I had feedback last night, a girl came up to me in a cafe and said aren't you—? It was funny because I had a four-day growth and had been at the beach all weekend. It's when I look my worst that people recognise me–not when I'm shaven and ready for work. She said I really like your character it's come into the show well, he really fits in. And that was really nice because you wonder what you're like in the show. When you're in theatre, you get a really immediate response. With TV it's your parent, your friend who comments and it's really the punter you want to know about, because that's who watches the show full time. That's the wonderful thing about Jack the writers have given him a whole palette of possibilities. He's like a young seed that can grow into any shape of tree that he wants.He can make as many mistakes as possible, and the audience might be thinking don't go there, but he gets away with it because he's still learning..

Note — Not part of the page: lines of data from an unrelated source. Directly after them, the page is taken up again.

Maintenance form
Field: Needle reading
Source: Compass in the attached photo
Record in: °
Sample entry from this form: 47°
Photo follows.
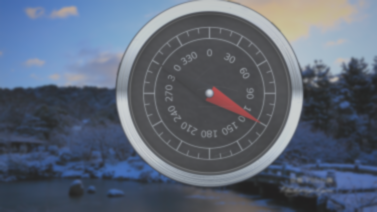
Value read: 120°
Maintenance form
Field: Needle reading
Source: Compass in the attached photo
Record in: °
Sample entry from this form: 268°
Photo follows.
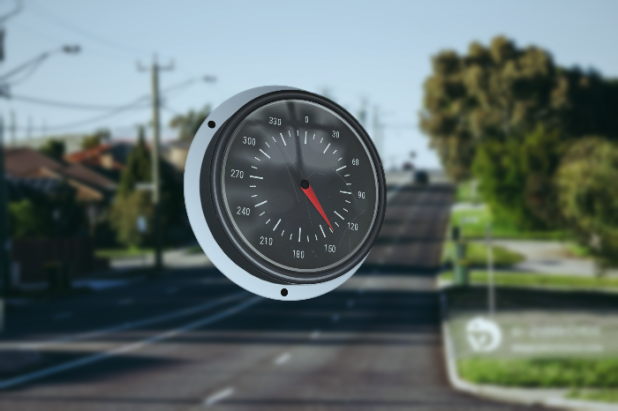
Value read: 140°
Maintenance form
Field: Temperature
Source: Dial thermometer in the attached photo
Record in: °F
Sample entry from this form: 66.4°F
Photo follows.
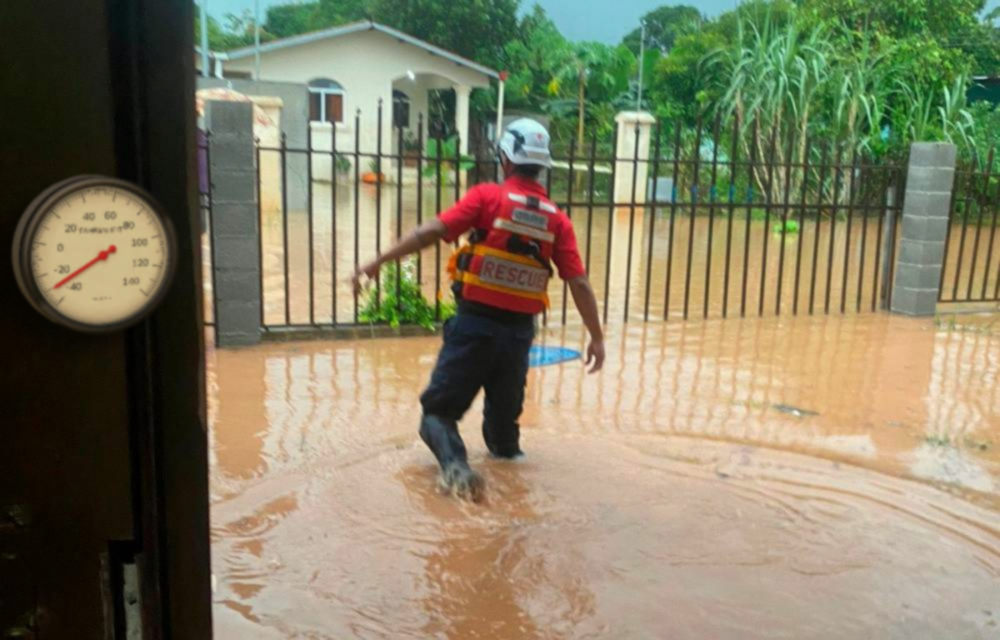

I think they'd just take it as he's learning as he goes along with everything contributing to what's happening. And it's seems to me that there is room for Jack to be very prominent the future. What would you like to see happen to him?
I'd like to see him, as a person, really come into his full potential. I think for Jack–I think in terms of career–it would be really cool to see where he'd choose to go outside of regular policing as the next step. Special response or forensics or something where he didn't have to deal with so many armed robberies, but problem solving and people.

Do you think he'd miss that field work though, if he was in a lab or—
Yeah, absolutely. There's a huge range of possibility in the police force from drugs to gaming to fraud to murder/homicide. So there's all these different areas and there's alot still available with people, you don't realise that there's that much field work.

So you wouldn't be tempted to join the force?
Couldn't be a walker, whatever they call them. I couldn't do the five years on the beat.

Did you do any research, I know that Martin hung out with the police when he first started.
Yeah I did my time and I have alot of respect, no amount of respect would be enough. They really work hard and they get shitty pay, and they get the shit of society thrown at them every day; rapes, murders, junkies, drugs.